From the terrace of Castel-Pulci one looks down upon the broad and fertile plain of the Arno, whose course is marked by lines of shimmering poplars, and the fine mass of Mount Morello rises in the distance. Close to the river bank the beautiful campanile, attributed by Vasari to Niccolò Pisano, of the ancient Badia a Settimo stands out against the green background. The Pulci once owned a strong castle near by of which no vestige remains, but the Badia had been a dependency of the great Lords of Fucecchio since 940, and was inhabited by Cluniacense monks, whose behaviour became so scandalous that in 1063 Count Gugliemo Bulgaro appealed to his friend St Giovan Gualberto for aid, and the saintly abbot of Vallombrosa introduced his own rule. Soon afterwards, by his order, St Peter Igneus went through the ordeal by fire at Settimo in the presence of a large concourse of people. The following inscriptions may still be read bearing witness to the fact:—
IGNEUS HIC PETRUS MEDIOS PERTRANSIIT IGNES, FLAMMARUM VICTOR, SED MAGIS HAERESEOS. HOC IN LOCO, MIRACULO S. JOHANNIS GUALBERTO, QUIDAM FUERE CONFUTATI HAERETICI, MLXX.

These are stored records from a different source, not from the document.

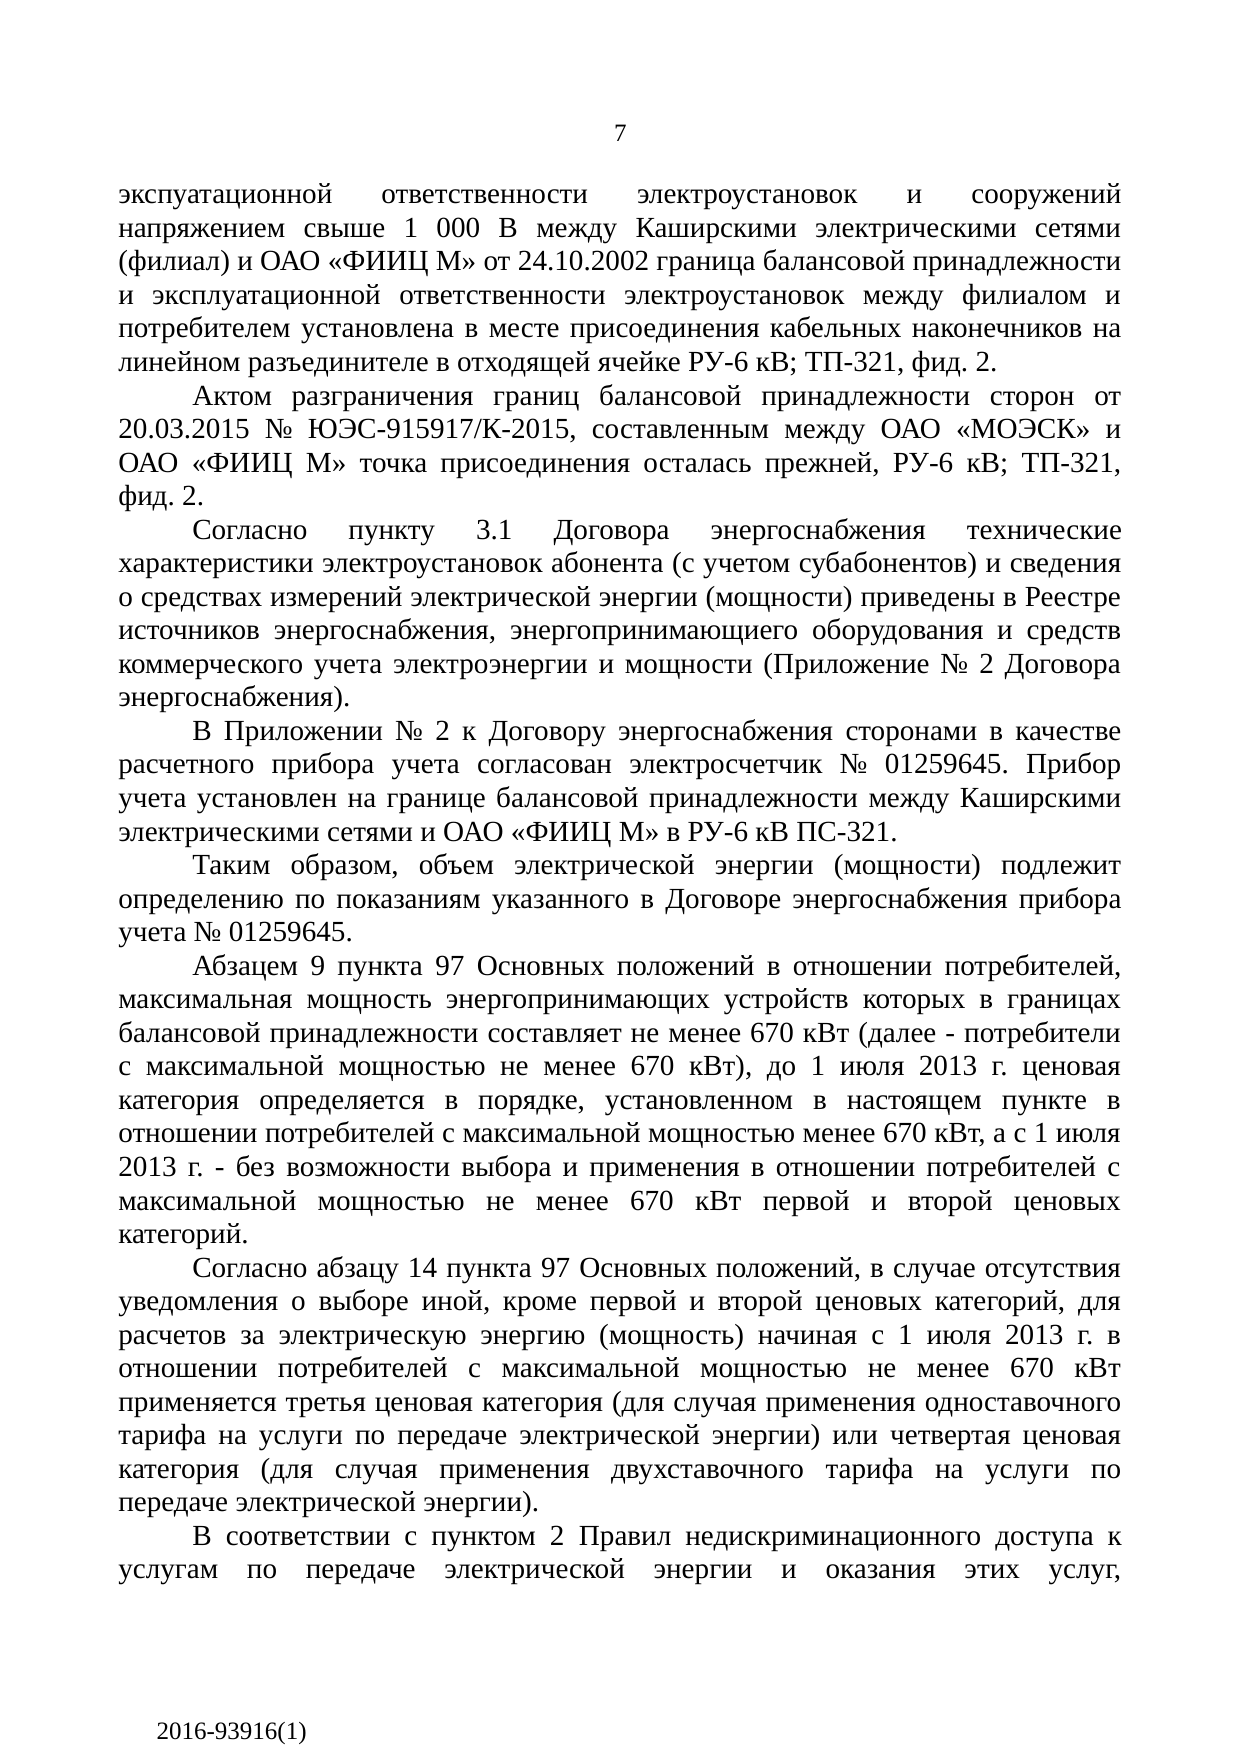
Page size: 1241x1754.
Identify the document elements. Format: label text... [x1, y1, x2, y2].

text Актом разграничения границ балансовой принадлежности сторон от 20.03.2015 № ЮЭС-915917/К-2015, составленным между ОАО «МОЭСК» и ОАО «ФИИЦ М» точка присоединения осталась прежней, РУ-6 кВ; ТП-321, фид. 2. [118, 378, 1122, 512]
text В соответствии с пунктом 2 Правил недискриминационного доступа к услугам по передаче электрической энергии и оказания этих услуг, [118, 1518, 1122, 1585]
text Согласно абзацу 14 пункта 97 Основных положений, в случае отсутствия уведомления о выборе иной, кроме первой и второй ценовых категорий, для расчетов за электрическую энергию (мощность) начиная с 1 июля 2013 г. в отношении потребителей с максимальной мощностью не менее 670 кВт применяется третья ценовая категория (для случая применения одноставочного тарифа на услуги по передаче электрической энергии) или четвертая ценовая категория (для случая применения двухставочного тарифа на услуги по передаче электрической энергии). [118, 1250, 1122, 1518]
text Таким образом, объем электрической энергии (мощности) подлежит определению по показаниям указанного в Договоре энергоснабжения прибора учета № 01259645. [118, 847, 1122, 948]
text В Приложении № 2 к Договору энергоснабжения сторонами в качестве расчетного прибора учета согласован электросчетчик № 01259645. Прибор учета установлен на границе балансовой принадлежности между Каширскими электрическими сетями и ОАО «ФИИЦ М» в РУ-6 кВ ПС-321. [118, 713, 1122, 847]
text Абзацем 9 пункта 97 Основных положений в отношении потребителей, максимальная мощность энергопринимающих устройств которых в границах балансовой принадлежности составляет не менее 670 кВт (далее - потребители с максимальной мощностью не менее 670 кВт), до 1 июля 2013 г. ценовая категория определяется в порядке, установленном в настоящем пункте в отношении потребителей с максимальной мощностью менее 670 кВт, а с 1 июля 2013 г. - без возможности выбора и применения в отношении потребителей с максимальной мощностью не менее 670 кВт первой и второй ценовых категорий. [118, 948, 1122, 1250]
text Согласно пункту 3.1 Договора энергоснабжения технические характеристики электроустановок абонента (с учетом субабонентов) и сведения о средствах измерений электрической энергии (мощности) приведены в Реестре источников энергоснабжения, энергопринимающиего оборудования и средств коммерческого учета электроэнергии и мощности (Приложение № 2 Договора энергоснабжения). [118, 512, 1122, 713]
text экспуатационной ответственности электроустановок и сооружений напряжением свыше 1 000 В между Каширскими электрическими сетями (филиал) и ОАО «ФИИЦ М» от 24.10.2002 граница балансовой принадлежности и эксплуатационной ответственности электроустановок между филиалом и потребителем установлена в месте присоединения кабельных наконечников на линейном разъединителе в отходящей ячейке РУ-6 кВ; ТП-321, фид. 2. [118, 176, 1122, 378]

In 1236 Gregory IX, took the abbey and monastery under the immediate protection of the Holy See and gave it to the Cistercians, whose conduct was so exemplary that the Signoria of Florence entrusted them with the administration of the taxes, the maintenance of the city walls and bridges and finally gave the great seal into their keeping. The monks were made exempt from taxes and their revenue must have been large, as every abbot paid a thousand golden florins to the Pope on his investiture. The tall gatetower, once connected with the strong walls built round the monastery by the Republic of Florence, is very fine and a large and curious _alto-relievo_ built up of brick and mortar, of Our Lord and two saints, is above the closed-up door. Under the feet of the Christ is a slab with the lily of Florence and an illegible inscription. Below that again is written—
“Anno Domini MCCXXXVI, S.S. Dmn. N. Gregorius IX dedit hoc Monasterium de Septimo Ordin. Cirterc. cum esset liberum et exemptum ab omni regio patronatu, quod in plena libertate a dicto Ordine pacifice possidetur.”